What is needed ::
Give back the entries exactly as they read, leaving each image out.

Segment Open

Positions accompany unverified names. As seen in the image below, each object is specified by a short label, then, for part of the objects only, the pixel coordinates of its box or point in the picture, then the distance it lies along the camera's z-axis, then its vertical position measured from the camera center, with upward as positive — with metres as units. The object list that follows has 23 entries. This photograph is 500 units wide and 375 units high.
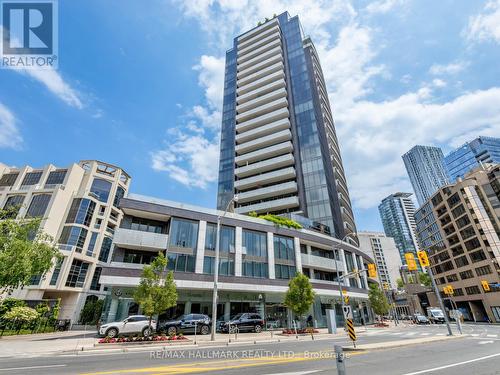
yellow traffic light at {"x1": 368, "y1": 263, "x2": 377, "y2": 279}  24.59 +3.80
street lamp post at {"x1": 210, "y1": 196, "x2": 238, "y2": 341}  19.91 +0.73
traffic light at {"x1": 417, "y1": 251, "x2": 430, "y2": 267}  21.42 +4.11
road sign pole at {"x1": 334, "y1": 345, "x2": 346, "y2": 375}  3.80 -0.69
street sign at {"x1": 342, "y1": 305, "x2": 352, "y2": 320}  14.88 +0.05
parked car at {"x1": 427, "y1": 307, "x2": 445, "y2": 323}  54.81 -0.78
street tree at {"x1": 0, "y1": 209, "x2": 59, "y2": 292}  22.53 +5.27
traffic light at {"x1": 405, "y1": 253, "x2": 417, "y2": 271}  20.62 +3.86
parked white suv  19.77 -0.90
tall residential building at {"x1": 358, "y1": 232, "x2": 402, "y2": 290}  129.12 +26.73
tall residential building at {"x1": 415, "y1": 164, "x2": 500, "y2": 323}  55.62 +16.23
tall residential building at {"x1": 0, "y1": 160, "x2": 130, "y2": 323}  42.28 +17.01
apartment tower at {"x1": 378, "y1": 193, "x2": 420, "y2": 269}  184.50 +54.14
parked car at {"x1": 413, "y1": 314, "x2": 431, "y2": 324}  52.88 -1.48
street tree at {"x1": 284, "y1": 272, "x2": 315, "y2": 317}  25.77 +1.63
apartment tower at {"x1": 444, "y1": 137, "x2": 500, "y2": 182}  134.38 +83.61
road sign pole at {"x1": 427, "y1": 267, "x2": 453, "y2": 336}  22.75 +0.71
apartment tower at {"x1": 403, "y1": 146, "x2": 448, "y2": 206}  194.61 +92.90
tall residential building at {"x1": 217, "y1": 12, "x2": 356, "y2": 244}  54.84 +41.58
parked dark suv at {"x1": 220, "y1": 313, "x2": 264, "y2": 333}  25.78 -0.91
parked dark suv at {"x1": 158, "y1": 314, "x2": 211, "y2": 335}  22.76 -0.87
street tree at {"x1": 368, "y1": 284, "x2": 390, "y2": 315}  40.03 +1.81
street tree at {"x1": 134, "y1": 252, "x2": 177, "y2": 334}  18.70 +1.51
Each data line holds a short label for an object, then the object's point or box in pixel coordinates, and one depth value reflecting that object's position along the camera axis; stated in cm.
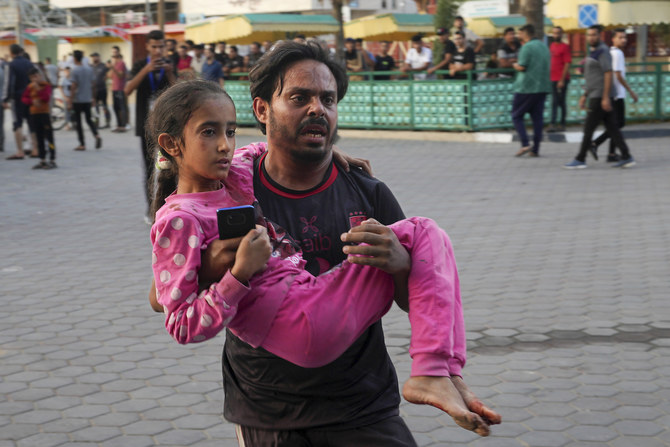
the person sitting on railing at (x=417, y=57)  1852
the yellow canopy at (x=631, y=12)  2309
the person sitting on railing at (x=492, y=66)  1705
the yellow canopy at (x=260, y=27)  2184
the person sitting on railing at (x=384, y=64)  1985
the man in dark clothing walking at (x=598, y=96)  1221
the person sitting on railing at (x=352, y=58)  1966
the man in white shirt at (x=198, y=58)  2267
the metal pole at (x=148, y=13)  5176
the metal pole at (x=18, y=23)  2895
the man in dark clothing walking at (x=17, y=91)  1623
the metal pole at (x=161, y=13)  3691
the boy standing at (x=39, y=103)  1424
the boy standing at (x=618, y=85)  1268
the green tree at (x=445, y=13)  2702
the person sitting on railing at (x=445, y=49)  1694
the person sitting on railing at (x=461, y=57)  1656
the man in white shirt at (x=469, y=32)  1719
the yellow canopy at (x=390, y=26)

Segment Closed

Written solution ::
Positions accompany unverified names. As seen in the image below, each object is specified by a short label, then, for part of the objects only, the pixel coordinates of its box or point in the picture, then the distance it lies along the camera's z-axis, then its vertical position measured from the camera center, with upward as positive — with metres as units. The object list that follows has 23 entries. This photograph is 500 units wide and 375 units high.
yellow traffic light at {"x1": 368, "y1": 263, "x2": 377, "y2": 279}  24.59 +3.80
street lamp post at {"x1": 210, "y1": 196, "x2": 238, "y2": 341}  19.91 +0.73
traffic light at {"x1": 417, "y1": 251, "x2": 430, "y2": 267}  21.42 +4.11
road sign pole at {"x1": 334, "y1": 345, "x2": 346, "y2": 375}  3.80 -0.69
street sign at {"x1": 342, "y1": 305, "x2": 352, "y2": 320}  14.88 +0.05
parked car at {"x1": 427, "y1": 307, "x2": 445, "y2": 323}  54.81 -0.78
street tree at {"x1": 0, "y1": 209, "x2": 59, "y2": 292}  22.53 +5.27
traffic light at {"x1": 405, "y1": 253, "x2": 417, "y2": 271}  20.62 +3.86
parked white suv  19.77 -0.90
tall residential building at {"x1": 358, "y1": 232, "x2": 402, "y2": 290}  129.12 +26.73
tall residential building at {"x1": 415, "y1": 164, "x2": 500, "y2": 323}  55.62 +16.23
tall residential building at {"x1": 0, "y1": 160, "x2": 130, "y2": 323}  42.28 +17.01
apartment tower at {"x1": 378, "y1": 193, "x2": 420, "y2": 269}  184.50 +54.14
parked car at {"x1": 413, "y1": 314, "x2": 431, "y2": 324}  52.88 -1.48
street tree at {"x1": 284, "y1": 272, "x2": 315, "y2": 317}  25.77 +1.63
apartment tower at {"x1": 444, "y1": 137, "x2": 500, "y2": 182}  134.38 +83.61
road sign pole at {"x1": 427, "y1": 267, "x2": 453, "y2": 336}  22.75 +0.71
apartment tower at {"x1": 403, "y1": 146, "x2": 448, "y2": 206}  194.61 +92.90
tall residential building at {"x1": 217, "y1": 12, "x2": 356, "y2": 244}  54.84 +41.58
parked dark suv at {"x1": 220, "y1": 313, "x2": 264, "y2": 333}  25.78 -0.91
parked dark suv at {"x1": 158, "y1": 314, "x2": 211, "y2": 335}  22.76 -0.87
street tree at {"x1": 368, "y1": 284, "x2": 390, "y2": 315}  40.03 +1.81
street tree at {"x1": 134, "y1": 252, "x2": 177, "y2": 334}  18.70 +1.51
Each data line holds a short label for an object, then the object's point or box in pixel coordinates, and one depth value reflecting that object's position along the camera axis; stated in cm.
the person sitting on railing at (x=417, y=57)  1852
the yellow canopy at (x=631, y=12)  2309
the person sitting on railing at (x=492, y=66)  1705
the yellow canopy at (x=260, y=27)  2184
the person sitting on railing at (x=384, y=64)  1985
the man in dark clothing walking at (x=598, y=96)  1221
the person sitting on railing at (x=352, y=58)  1966
the man in white shirt at (x=198, y=58)  2267
the metal pole at (x=148, y=13)  5176
the metal pole at (x=18, y=23)  2895
the man in dark clothing walking at (x=17, y=91)  1623
the metal pole at (x=161, y=13)  3691
the boy standing at (x=39, y=103)  1424
the boy standing at (x=618, y=85)  1268
the green tree at (x=445, y=13)  2702
the person sitting on railing at (x=445, y=49)  1694
the person sitting on railing at (x=461, y=57)  1656
the man in white shirt at (x=469, y=32)  1719
the yellow canopy at (x=390, y=26)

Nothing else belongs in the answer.